_Предложенный текст_
Московская книжная ярмарка закончилась, и поезд мчал нас домой. Вернувшись в издательство «Отава» и к своим архивным делам, я сразу показал книгу Успенского своему молодому помощнику Мартти Анхава и сказал, что, на мой взгляд, она весьма хороша. Мартти был продвинут в русском языке гораздо дальше меня, поэтому он взял почитать эту книгу, но с видом, который красноречиво говорил: «Ну, что этому олуху снова взбрело в голову?..»
Однако уже на следующий день Мартти вбежал ко мне в кабинет совсем с другим видом — радостно возбужденным. Книга ему, как оказалось, очень понравилась, и он спросил, нельзя ли ее перевести. Я не знал, что ему ответить. Так одна неожиданность породила другую, поскольку перевод впоследствии стал великолепной классической интерпретацией классической книги.
Уже в начале перед нами встала проблема перевода названия. Мне втемяшилась в голову идея, что главного героя должны звать Дядя Вяйно, потому что имя Федор казалось каким-то чересчур странным в ряду привычных финских имен, но тут Мартти, необычайно взволнованный, предложил вместо полного имени Федор использовать его уменьшительно-ласкательный вариант Федя. Эта компромиссная находка была просто гениальной.
На финском языке книга «Дядя Федор, пес и кот» вышла в 1975 году и сразу же вызвала большой интерес, о чем говорил не только быстро разошедшийся тираж. Она понравилась, точнее, ее полюбили дети и взрослые, правые и левые, одним словом, хорошей литературы жаждали читатели всех возрастов и убеждений.
Я был несколько удивлен, но при этом очень рад. Я узнал, что у Успенского были и другие детские книги, пользовавшиеся популярностью в СССР. Среди них была книга «Крокодил Гена и его друзья», самым трогательным и любимым персонажем которой был Чебурашка, по-фински названный Муксис. Через год после «Дяди Федора» Мартти перевел и ее.
Книги Успенского мы смогли заполучить и в Финляндии, во многом благодаря отделу русской литературы «Магазина академической книги», который неплохо в то время обеспечивался. Но с самим автором мы не встречались, ни адреса, ни даже номера телефона у нас не было.
Все связи поддерживались исключительно через Союз писателей или ВААП — Всесоюзное агентство по авторским правам. Последнее располагалось в роскошном здании и имело сотни «работников» (без кавычек и не скажешь). Основной задачей этого монстра было составлять договоры и решать финансовые вопросы, выдавая затем авторам причитающиеся им заграничные гонорары. ВААП, естественно, на этом зарабатывал и сам. Нередко вознаграждение самому себе доходило до 95 % от авторского гонорара (как в случае с Успенским), остальное шло автору. Если доходило.
Эта финансовая сторона стала мне (и самому Успенскому) понятна намного позже. Как и многое-многое другое. В том числе и то, почему я никогда не мог застать Успенского, когда оказывался в Москве. Поскольку все контакты по-прежнему шли через чиновников, результаты были соответствующими. Жаждущему встречи обычно как-то отвечали, всегда по-разному, так как что-то ответить они все-таки были обязаны. Но в целом Союз писателей был неким специальным стражем: Успенский то был болен, то в командировке, то сам не хотел встречаться, то не успевал на встречу и даже не успевал подойти к телефону. Ну что ж, писатели есть писатели, конечно, я об этом знал. И вопрошающему, то есть мне, конечно же, неминуемо приходилось отправляться к себе на родину, и всегда это происходило раньше, чем Успенский возвращался домой из своих бесконечных командировок.

_Что нужно сделать_
A) Перепишите, пожалуйста, из текста о переводе книг Успенского отрывок, начиная со слов "Московская книжная ярмарка" и продолжая до слов "интерпретацией классической книги." включительно.
B) Ответьте по тексту о переводе книг Успенского на вопросы:
(i) В каком году книга «Дядя Федор, пес и кот» вышла на финском языке?
(ii) Как по-фински назвали Чебурашку?
(iii) До какой доли авторского гонорара Успенского доходило вознаграждение ВААП самому себе?

_Исходные данные_
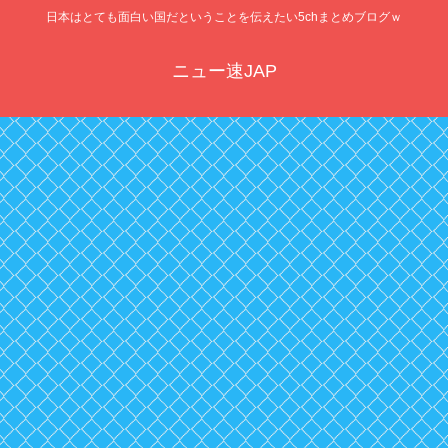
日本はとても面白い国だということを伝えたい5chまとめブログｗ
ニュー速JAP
---
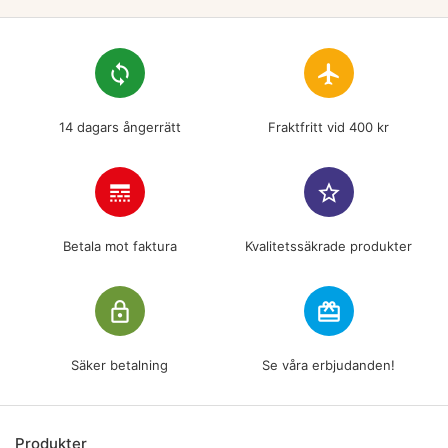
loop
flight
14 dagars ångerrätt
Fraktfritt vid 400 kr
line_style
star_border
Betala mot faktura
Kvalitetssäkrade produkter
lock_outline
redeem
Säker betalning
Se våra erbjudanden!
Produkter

_Ответы_
A)
Московская книжная ярмарка закончилась, и поезд мчал нас домой. Вернувшись в издательство «Отава» и к своим архивным делам, я сразу показал книгу Успенского своему молодому помощнику Мартти Анхава и сказал, что, на мой взгляд, она весьма хороша. Мартти был продвинут в русском языке гораздо дальше меня, поэтому он взял почитать эту книгу, но с видом, который красноречиво говорил: «Ну, что этому олуху снова взбрело в голову?..»
Однако уже на следующий день Мартти вбежал ко мне в кабинет совсем с другим видом — радостно возбужденным. Книга ему, как оказалось, очень понравилась, и он спросил, нельзя ли ее перевести. Я не знал, что ему ответить. Так одна неожиданность породила другую, поскольку перевод впоследствии стал великолепной классической интерпретацией классической книги.

B)
(i) В 1975 году.
(ii) Муксис.
(iii) До 95 %.